The problem. Without including any pictures, copy every line below exactly.

-- Dataset extract follows --

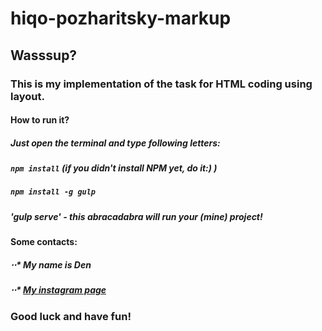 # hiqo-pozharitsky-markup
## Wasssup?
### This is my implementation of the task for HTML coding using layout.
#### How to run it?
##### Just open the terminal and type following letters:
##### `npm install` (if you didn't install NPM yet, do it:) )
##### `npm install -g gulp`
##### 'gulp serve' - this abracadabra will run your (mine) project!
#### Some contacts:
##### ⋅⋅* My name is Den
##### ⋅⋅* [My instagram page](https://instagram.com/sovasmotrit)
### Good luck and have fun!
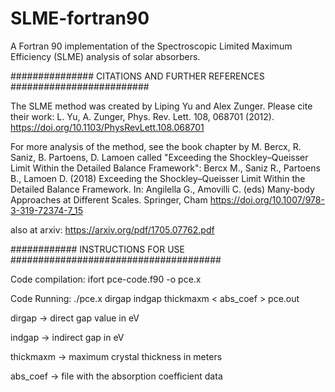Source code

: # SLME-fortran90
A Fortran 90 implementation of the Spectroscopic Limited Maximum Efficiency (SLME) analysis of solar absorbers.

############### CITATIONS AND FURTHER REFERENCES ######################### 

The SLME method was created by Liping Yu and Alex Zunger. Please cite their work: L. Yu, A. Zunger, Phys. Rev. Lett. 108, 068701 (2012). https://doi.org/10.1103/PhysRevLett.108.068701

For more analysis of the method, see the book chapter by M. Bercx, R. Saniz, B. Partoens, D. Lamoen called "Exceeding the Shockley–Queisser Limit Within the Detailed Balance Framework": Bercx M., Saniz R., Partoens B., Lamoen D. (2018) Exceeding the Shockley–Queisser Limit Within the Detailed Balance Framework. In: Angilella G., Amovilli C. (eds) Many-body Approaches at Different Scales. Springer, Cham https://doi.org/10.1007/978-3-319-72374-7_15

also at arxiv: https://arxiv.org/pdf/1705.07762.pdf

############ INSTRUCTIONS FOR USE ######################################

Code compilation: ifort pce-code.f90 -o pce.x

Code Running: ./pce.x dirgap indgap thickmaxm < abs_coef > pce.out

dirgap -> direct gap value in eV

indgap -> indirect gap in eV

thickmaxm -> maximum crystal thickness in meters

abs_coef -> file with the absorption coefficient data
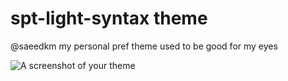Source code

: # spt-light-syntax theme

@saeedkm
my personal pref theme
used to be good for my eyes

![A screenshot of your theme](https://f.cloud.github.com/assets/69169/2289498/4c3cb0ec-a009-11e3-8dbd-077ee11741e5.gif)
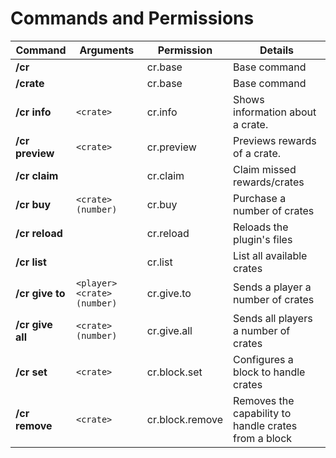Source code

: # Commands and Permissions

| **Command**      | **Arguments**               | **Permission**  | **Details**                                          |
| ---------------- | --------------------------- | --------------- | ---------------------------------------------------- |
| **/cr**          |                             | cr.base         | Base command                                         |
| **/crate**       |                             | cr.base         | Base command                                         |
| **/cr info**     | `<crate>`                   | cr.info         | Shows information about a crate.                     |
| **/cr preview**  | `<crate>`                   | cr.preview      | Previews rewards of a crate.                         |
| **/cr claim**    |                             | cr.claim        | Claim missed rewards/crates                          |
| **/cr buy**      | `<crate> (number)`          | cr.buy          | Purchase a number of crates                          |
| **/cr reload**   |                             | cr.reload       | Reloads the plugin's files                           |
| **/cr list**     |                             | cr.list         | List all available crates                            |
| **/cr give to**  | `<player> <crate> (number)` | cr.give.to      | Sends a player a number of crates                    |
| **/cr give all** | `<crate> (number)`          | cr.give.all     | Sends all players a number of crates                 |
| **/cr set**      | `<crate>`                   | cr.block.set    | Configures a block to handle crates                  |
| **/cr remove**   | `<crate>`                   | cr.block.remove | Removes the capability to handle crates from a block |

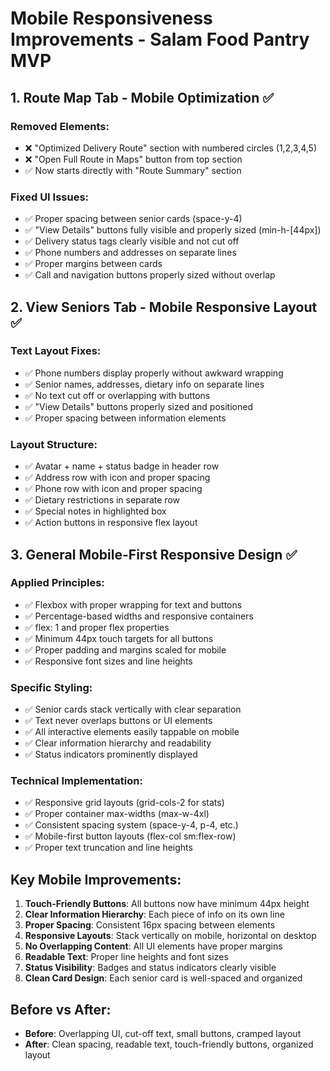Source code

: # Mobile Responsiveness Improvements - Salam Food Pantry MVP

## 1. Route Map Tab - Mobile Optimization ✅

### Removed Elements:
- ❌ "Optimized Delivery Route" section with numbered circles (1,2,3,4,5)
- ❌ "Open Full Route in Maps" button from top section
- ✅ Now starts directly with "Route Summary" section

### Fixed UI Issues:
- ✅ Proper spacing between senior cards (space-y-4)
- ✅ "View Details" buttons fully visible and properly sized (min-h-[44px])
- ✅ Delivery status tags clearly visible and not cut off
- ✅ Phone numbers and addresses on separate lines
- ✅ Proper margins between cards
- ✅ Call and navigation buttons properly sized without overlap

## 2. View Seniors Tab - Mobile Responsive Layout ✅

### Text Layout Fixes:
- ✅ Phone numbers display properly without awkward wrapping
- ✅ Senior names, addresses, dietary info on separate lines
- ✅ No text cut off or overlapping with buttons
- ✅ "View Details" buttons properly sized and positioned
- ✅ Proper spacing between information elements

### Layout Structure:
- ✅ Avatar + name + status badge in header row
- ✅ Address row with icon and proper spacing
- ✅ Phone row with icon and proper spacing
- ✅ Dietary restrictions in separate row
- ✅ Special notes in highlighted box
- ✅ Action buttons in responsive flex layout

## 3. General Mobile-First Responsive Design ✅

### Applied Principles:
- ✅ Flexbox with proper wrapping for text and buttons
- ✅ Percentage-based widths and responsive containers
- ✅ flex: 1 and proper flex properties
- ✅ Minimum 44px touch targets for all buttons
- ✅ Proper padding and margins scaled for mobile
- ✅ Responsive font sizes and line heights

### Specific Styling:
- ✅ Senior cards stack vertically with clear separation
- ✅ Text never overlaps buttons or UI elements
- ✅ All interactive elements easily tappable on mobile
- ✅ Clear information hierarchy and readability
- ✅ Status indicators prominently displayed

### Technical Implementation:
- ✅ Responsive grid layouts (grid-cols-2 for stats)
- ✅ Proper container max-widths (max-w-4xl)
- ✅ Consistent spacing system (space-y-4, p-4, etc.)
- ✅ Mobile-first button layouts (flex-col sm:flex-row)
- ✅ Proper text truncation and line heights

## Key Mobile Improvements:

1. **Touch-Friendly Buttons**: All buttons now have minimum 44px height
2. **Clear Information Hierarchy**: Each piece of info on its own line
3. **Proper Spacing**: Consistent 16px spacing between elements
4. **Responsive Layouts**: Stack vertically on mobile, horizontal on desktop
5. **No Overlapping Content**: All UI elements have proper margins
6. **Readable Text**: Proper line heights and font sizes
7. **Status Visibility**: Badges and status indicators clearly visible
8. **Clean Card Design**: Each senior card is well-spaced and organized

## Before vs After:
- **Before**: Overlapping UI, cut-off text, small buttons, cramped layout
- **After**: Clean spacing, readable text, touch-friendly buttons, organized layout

-- Dataset extract concluded --

Result of this task.
 # hiqo-pozharitsky-markup
## Wasssup?
### This is my implementation of the task for HTML coding using layout.
#### How to run it?
##### Just open the terminal and type following letters:
##### `npm install` (if you didn't install NPM yet, do it:) )
##### `npm install -g gulp`
##### 'gulp serve' - this abracadabra will run your (mine) project!
#### Some contacts:
##### ⋅⋅* My name is Den
##### ⋅⋅* [My instagram page](https://instagram.com/sovasmotrit)
### Good luck and have fun!
Source code

: # SLME-fortran90
A Fortran 90 implementation of the Spectroscopic Limited Maximum Efficiency (SLME) analysis of solar absorbers.

############### CITATIONS AND FURTHER REFERENCES ######################### 

The SLME method was created by Liping Yu and Alex Zunger. Please cite their work: L. Yu, A. Zunger, Phys. Rev. Lett. 108, 068701 (2012). https://doi.org/10.1103/PhysRevLett.108.068701

For more analysis of the method, see the book chapter by M. Bercx, R. Saniz, B. Partoens, D. Lamoen called "Exceeding the Shockley–Queisser Limit Within the Detailed Balance Framework": Bercx M., Saniz R., Partoens B., Lamoen D. (2018) Exceeding the Shockley–Queisser Limit Within the Detailed Balance Framework. In: Angilella G., Amovilli C. (eds) Many-body Approaches at Different Scales. Springer, Cham https://doi.org/10.1007/978-3-319-72374-7_15

also at arxiv: https://arxiv.org/pdf/1705.07762.pdf

############ INSTRUCTIONS FOR USE ######################################

Code compilation: ifort pce-code.f90 -o pce.x

Code Running: ./pce.x dirgap indgap thickmaxm < abs_coef > pce.out

dirgap -> direct gap value in eV

indgap -> indirect gap in eV

thickmaxm -> maximum crystal thickness in meters

abs_coef -> file with the absorption coefficient data
Source code

: # spt-light-syntax theme

@saeedkm
my personal pref theme
used to be good for my eyes

![A screenshot of your theme](https://f.cloud.github.com/assets/69169/2289498/4c3cb0ec-a009-11e3-8dbd-077ee11741e5.gif)
Source code

: # Commands and Permissions

| **Command**      | **Arguments**               | **Permission**  | **Details**                                          |
| ---------------- | --------------------------- | --------------- | ---------------------------------------------------- |
| **/cr**          |                             | cr.base         | Base command                                         |
| **/crate**       |                             | cr.base         | Base command                                         |
| **/cr info**     | `<crate>`                   | cr.info         | Shows information about a crate.                     |
| **/cr preview**  | `<crate>`                   | cr.preview      | Previews rewards of a crate.                         |
| **/cr claim**    |                             | cr.claim        | Claim missed rewards/crates                          |
| **/cr buy**      | `<crate> (number)`          | cr.buy          | Purchase a number of crates                          |
| **/cr reload**   |                             | cr.reload       | Reloads the plugin's files                           |
| **/cr list**     |                             | cr.list         | List all available crates                            |
| **/cr give to**  | `<player> <crate> (number)` | cr.give.to      | Sends a player a number of crates                    |
| **/cr give all** | `<crate> (number)`          | cr.give.all     | Sends all players a number of crates                 |
| **/cr set**      | `<crate>`                   | cr.block.set    | Configures a block to handle crates                  |
| **/cr remove**   | `<crate>`                   | cr.block.remove | Removes the capability to handle crates from a block |

Source code

: # Mobile Responsiveness Improvements - Salam Food Pantry MVP

## 1. Route Map Tab - Mobile Optimization ✅

### Removed Elements:
- ❌ "Optimized Delivery Route" section with numbered circles (1,2,3,4,5)
- ❌ "Open Full Route in Maps" button from top section
- ✅ Now starts directly with "Route Summary" section

### Fixed UI Issues:
- ✅ Proper spacing between senior cards (space-y-4)
- ✅ "View Details" buttons fully visible and properly sized (min-h-[44px])
- ✅ Delivery status tags clearly visible and not cut off
- ✅ Phone numbers and addresses on separate lines
- ✅ Proper margins between cards
- ✅ Call and navigation buttons properly sized without overlap

## 2. View Seniors Tab - Mobile Responsive Layout ✅

### Text Layout Fixes:
- ✅ Phone numbers display properly without awkward wrapping
- ✅ Senior names, addresses, dietary info on separate lines
- ✅ No text cut off or overlapping with buttons
- ✅ "View Details" buttons properly sized and positioned
- ✅ Proper spacing between information elements

### Layout Structure:
- ✅ Avatar + name + status badge in header row
- ✅ Address row with icon and proper spacing
- ✅ Phone row with icon and proper spacing
- ✅ Dietary restrictions in separate row
- ✅ Special notes in highlighted box
- ✅ Action buttons in responsive flex layout

## 3. General Mobile-First Responsive Design ✅

### Applied Principles:
- ✅ Flexbox with proper wrapping for text and buttons
- ✅ Percentage-based widths and responsive containers
- ✅ flex: 1 and proper flex properties
- ✅ Minimum 44px touch targets for all buttons
- ✅ Proper padding and margins scaled for mobile
- ✅ Responsive font sizes and line heights

### Specific Styling:
- ✅ Senior cards stack vertically with clear separation
- ✅ Text never overlaps buttons or UI elements
- ✅ All interactive elements easily tappable on mobile
- ✅ Clear information hierarchy and readability
- ✅ Status indicators prominently displayed

### Technical Implementation:
- ✅ Responsive grid layouts (grid-cols-2 for stats)
- ✅ Proper container max-widths (max-w-4xl)
- ✅ Consistent spacing system (space-y-4, p-4, etc.)
- ✅ Mobile-first button layouts (flex-col sm:flex-row)
- ✅ Proper text truncation and line heights

## Key Mobile Improvements:

1. **Touch-Friendly Buttons**: All buttons now have minimum 44px height
2. **Clear Information Hierarchy**: Each piece of info on its own line
3. **Proper Spacing**: Consistent 16px spacing between elements
4. **Responsive Layouts**: Stack vertically on mobile, horizontal on desktop
5. **No Overlapping Content**: All UI elements have proper margins
6. **Readable Text**: Proper line heights and font sizes
7. **Status Visibility**: Badges and status indicators clearly visible
8. **Clean Card Design**: Each senior card is well-spaced and organized

## Before vs After:
- **Before**: Overlapping UI, cut-off text, small buttons, cramped layout
- **After**: Clean spacing, readable text, touch-friendly buttons, organized layout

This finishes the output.